##### Data section #####

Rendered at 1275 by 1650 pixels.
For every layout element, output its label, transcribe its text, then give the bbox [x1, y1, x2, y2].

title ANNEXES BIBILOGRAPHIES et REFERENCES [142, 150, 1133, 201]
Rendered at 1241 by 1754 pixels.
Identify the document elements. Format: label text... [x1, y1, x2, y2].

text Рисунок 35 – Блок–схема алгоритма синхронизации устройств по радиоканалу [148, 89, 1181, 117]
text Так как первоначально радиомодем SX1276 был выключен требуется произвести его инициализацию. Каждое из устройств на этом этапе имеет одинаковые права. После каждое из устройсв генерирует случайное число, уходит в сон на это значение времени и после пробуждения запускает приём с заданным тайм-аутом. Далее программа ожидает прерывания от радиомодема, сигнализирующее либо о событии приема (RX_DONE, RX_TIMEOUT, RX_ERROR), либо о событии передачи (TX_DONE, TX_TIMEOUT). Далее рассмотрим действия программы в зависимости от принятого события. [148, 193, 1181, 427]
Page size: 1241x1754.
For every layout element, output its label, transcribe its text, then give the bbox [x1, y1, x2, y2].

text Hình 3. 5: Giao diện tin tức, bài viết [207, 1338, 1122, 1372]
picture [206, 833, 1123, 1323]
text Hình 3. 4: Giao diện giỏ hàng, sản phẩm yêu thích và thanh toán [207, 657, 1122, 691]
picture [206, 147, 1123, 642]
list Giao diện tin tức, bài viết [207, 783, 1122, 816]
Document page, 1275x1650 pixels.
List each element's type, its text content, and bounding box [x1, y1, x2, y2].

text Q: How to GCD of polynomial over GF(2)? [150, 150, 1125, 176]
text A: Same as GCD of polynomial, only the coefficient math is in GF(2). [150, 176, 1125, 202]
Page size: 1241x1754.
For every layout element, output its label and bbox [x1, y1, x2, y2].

#####

| Required action |
Go through the entries line by line and count those with "Rendered". Give only the count.

| Result of this task |
2